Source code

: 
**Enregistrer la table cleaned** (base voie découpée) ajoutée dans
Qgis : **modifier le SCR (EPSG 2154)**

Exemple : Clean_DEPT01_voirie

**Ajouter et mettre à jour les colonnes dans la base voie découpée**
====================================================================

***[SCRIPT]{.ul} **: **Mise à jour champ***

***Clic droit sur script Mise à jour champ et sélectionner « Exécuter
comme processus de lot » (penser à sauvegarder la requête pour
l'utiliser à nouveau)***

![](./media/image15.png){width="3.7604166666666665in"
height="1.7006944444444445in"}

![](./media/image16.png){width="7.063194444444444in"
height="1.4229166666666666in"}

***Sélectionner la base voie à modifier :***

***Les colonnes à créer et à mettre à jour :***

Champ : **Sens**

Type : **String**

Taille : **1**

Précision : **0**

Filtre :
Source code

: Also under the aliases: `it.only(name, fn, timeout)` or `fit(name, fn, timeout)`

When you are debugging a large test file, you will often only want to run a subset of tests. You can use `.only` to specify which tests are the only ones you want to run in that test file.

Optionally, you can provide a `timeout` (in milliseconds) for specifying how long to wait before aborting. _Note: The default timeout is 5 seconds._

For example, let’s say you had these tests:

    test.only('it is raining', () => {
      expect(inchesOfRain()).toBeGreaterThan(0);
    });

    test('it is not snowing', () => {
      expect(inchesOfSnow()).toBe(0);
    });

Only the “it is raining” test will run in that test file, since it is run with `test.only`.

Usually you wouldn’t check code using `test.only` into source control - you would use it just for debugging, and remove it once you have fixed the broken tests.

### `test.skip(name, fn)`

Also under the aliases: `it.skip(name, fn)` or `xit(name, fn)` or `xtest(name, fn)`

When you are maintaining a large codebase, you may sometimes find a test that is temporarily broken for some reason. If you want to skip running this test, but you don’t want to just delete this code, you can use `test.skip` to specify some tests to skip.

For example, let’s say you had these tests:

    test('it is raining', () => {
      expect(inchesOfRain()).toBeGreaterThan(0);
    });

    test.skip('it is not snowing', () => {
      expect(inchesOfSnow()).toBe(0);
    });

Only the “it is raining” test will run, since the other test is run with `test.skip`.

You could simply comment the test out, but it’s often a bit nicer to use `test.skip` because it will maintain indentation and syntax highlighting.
...
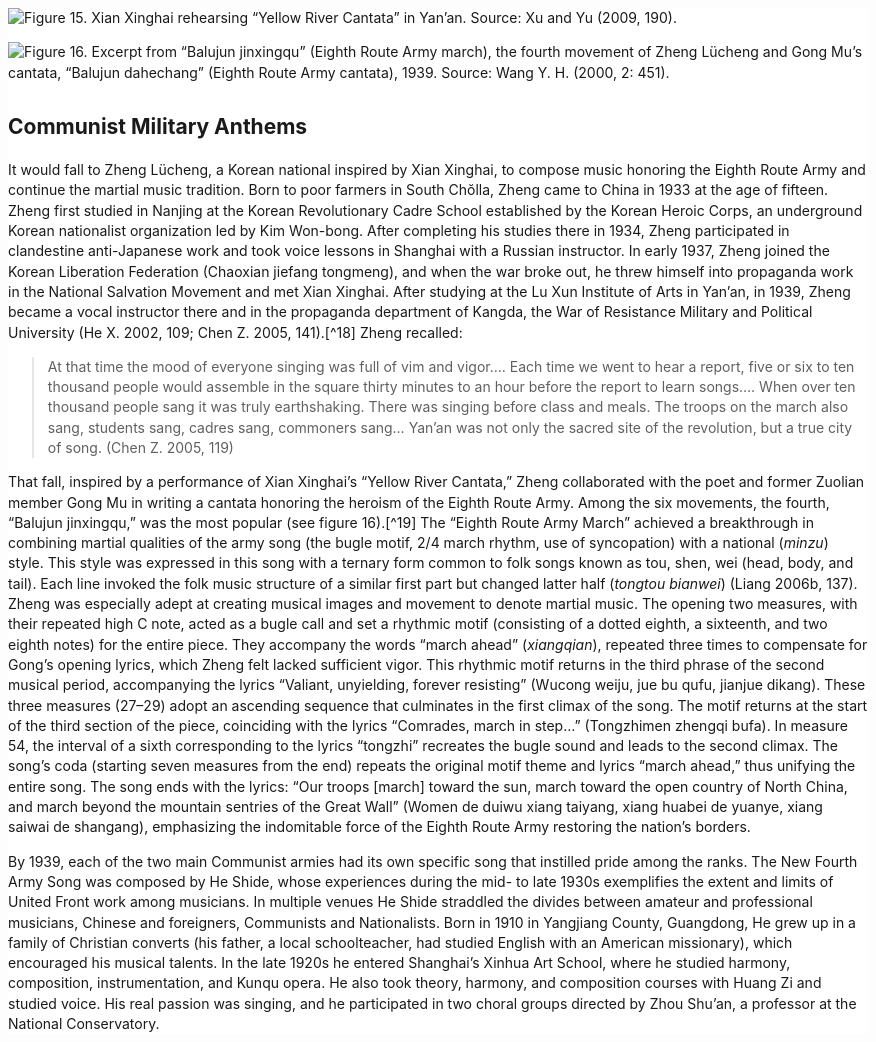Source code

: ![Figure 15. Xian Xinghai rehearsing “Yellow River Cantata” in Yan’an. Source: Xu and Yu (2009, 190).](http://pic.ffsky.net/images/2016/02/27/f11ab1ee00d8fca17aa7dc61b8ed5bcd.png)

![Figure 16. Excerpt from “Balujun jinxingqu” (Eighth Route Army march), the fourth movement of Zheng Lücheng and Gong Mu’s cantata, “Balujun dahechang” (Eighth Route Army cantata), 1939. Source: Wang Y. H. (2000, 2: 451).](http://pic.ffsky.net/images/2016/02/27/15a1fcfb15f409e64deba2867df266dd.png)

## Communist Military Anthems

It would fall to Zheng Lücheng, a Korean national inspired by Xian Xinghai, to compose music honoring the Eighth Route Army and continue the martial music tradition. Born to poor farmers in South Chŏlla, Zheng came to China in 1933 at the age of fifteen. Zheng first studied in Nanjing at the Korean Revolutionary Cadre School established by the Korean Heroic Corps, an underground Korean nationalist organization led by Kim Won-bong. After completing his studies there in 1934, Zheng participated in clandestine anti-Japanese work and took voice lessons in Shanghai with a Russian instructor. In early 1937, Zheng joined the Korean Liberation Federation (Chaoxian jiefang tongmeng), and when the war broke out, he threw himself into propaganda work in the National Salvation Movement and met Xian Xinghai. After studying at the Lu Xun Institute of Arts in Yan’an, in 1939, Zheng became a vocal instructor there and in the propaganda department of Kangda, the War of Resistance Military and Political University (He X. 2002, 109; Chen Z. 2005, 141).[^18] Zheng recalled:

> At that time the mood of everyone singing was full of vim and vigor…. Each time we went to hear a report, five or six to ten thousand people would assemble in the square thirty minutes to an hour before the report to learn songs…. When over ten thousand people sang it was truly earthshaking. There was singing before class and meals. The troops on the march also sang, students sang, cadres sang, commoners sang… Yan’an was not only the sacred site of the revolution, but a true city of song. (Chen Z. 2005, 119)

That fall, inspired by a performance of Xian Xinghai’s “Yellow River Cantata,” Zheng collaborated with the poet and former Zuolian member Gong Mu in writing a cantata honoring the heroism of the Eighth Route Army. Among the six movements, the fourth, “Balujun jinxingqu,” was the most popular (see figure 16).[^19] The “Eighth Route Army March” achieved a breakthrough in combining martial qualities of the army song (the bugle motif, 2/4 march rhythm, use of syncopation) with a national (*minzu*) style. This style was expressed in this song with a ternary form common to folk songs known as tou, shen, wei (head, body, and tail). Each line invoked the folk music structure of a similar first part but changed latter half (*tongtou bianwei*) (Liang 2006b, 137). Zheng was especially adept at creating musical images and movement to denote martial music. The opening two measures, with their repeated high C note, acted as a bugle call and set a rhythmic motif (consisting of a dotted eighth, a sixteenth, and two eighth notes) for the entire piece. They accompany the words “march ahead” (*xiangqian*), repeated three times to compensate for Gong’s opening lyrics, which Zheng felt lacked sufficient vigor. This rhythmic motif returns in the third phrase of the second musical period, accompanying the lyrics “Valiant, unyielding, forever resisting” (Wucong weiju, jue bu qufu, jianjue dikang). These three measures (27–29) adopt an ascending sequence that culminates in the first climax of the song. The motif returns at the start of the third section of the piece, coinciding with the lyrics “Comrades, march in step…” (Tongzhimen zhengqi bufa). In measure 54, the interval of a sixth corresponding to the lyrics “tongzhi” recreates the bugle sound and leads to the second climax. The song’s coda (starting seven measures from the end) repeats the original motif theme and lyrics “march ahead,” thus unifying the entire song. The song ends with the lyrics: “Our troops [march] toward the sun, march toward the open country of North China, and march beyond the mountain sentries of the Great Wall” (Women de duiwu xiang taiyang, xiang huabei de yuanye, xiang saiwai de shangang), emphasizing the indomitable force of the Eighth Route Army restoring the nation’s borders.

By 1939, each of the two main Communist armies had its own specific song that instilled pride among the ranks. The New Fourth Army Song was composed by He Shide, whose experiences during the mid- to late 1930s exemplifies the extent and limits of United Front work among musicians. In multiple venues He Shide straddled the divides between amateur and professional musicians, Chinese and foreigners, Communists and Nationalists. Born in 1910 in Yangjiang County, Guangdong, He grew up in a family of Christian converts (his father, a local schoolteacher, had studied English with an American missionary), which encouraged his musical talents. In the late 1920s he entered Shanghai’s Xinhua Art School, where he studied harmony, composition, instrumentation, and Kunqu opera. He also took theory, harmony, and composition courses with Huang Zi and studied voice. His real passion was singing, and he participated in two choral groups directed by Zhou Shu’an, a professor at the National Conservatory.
==
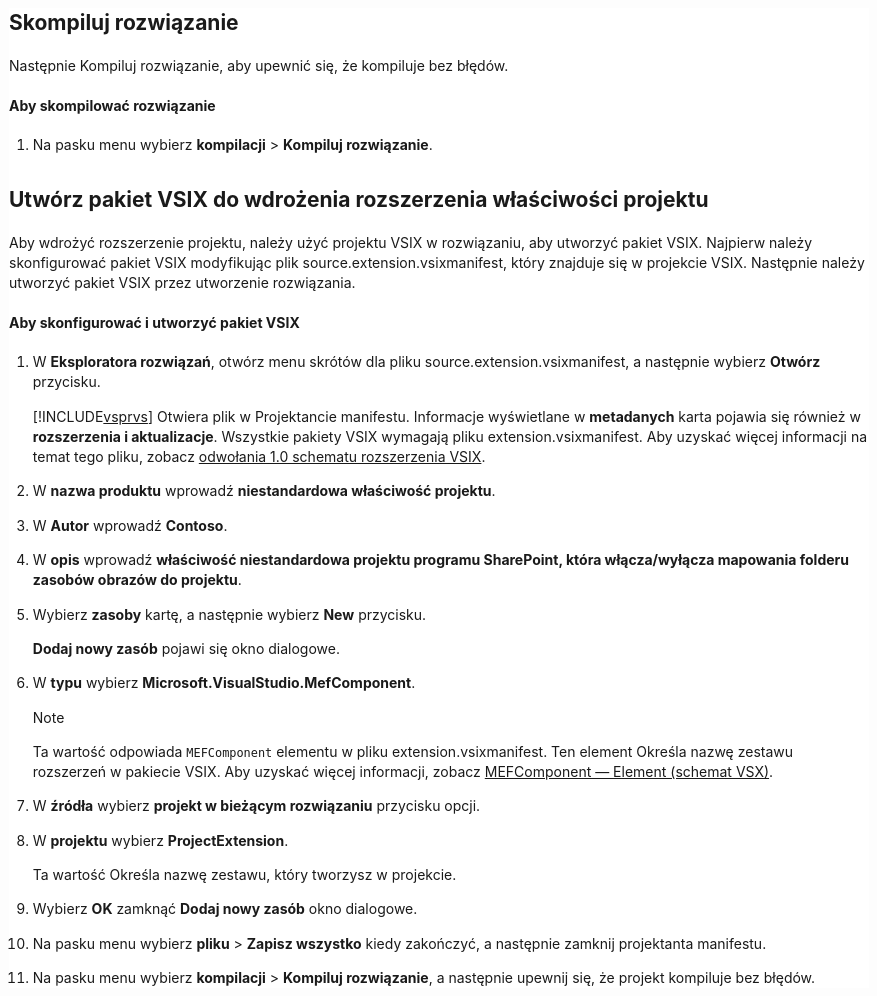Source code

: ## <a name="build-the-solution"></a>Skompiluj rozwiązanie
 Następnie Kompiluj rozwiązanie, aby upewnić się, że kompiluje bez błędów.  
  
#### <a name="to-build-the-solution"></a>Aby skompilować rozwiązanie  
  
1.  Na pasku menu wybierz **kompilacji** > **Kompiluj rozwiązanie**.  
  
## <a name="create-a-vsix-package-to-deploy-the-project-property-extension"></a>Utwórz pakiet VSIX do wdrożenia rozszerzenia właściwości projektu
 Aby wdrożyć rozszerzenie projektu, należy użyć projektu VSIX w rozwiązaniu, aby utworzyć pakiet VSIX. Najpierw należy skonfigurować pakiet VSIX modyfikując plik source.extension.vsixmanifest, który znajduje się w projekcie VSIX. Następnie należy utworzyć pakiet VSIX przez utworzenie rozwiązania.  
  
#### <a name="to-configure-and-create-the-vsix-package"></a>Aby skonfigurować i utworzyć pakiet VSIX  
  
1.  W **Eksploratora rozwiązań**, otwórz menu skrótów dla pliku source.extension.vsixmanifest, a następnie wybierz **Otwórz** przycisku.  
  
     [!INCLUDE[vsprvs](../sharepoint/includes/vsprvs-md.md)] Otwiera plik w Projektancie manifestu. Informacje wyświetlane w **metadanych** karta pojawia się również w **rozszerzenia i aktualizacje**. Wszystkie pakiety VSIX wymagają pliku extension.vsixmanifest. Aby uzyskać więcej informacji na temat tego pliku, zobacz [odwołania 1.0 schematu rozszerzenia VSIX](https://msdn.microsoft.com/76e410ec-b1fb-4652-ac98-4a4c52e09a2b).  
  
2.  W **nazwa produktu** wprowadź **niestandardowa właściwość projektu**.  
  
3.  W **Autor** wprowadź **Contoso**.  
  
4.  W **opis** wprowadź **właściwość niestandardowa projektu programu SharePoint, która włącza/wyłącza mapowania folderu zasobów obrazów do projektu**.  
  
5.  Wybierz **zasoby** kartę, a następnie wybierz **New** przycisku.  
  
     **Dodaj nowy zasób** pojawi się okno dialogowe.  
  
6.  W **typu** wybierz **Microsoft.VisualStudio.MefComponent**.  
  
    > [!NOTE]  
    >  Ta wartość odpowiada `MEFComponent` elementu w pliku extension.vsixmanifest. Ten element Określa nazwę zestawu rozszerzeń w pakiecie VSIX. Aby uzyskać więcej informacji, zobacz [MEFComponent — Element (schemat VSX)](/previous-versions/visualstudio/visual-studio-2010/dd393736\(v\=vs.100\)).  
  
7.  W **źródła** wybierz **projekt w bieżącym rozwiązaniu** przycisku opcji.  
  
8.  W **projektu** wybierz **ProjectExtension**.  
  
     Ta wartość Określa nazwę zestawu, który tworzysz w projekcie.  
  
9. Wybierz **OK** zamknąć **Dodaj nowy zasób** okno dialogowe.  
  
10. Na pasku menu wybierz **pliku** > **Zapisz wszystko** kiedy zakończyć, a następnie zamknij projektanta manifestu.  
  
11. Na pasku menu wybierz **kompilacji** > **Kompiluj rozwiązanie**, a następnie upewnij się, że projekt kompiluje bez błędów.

BRIEF:
Copy the lines from the line containing "test('it is not" up to and including the line containing "You could simply", with no changes.

RESULT OF THE EXERCISE:
    test('it is not snowing', () => {
      expect(inchesOfSnow()).toBe(0);
    });

Only the “it is raining” test will run in that test file, since it is run with `test.only`.

Usually you wouldn’t check code using `test.only` into source control - you would use it just for debugging, and remove it once you have fixed the broken tests.

### `test.skip(name, fn)`

Also under the aliases: `it.skip(name, fn)` or `xit(name, fn)` or `xtest(name, fn)`

When you are maintaining a large codebase, you may sometimes find a test that is temporarily broken for some reason. If you want to skip running this test, but you don’t want to just delete this code, you can use `test.skip` to specify some tests to skip.

For example, let’s say you had these tests:

    test('it is raining', () => {
      expect(inchesOfRain()).toBeGreaterThan(0);
    });

    test.skip('it is not snowing', () => {
      expect(inchesOfSnow()).toBe(0);
    });

Only the “it is raining” test will run, since the other test is run with `test.skip`.

You could simply comment the test out, but it’s often a bit nicer to use `test.skip` because it will maintain indentation and syntax highlighting.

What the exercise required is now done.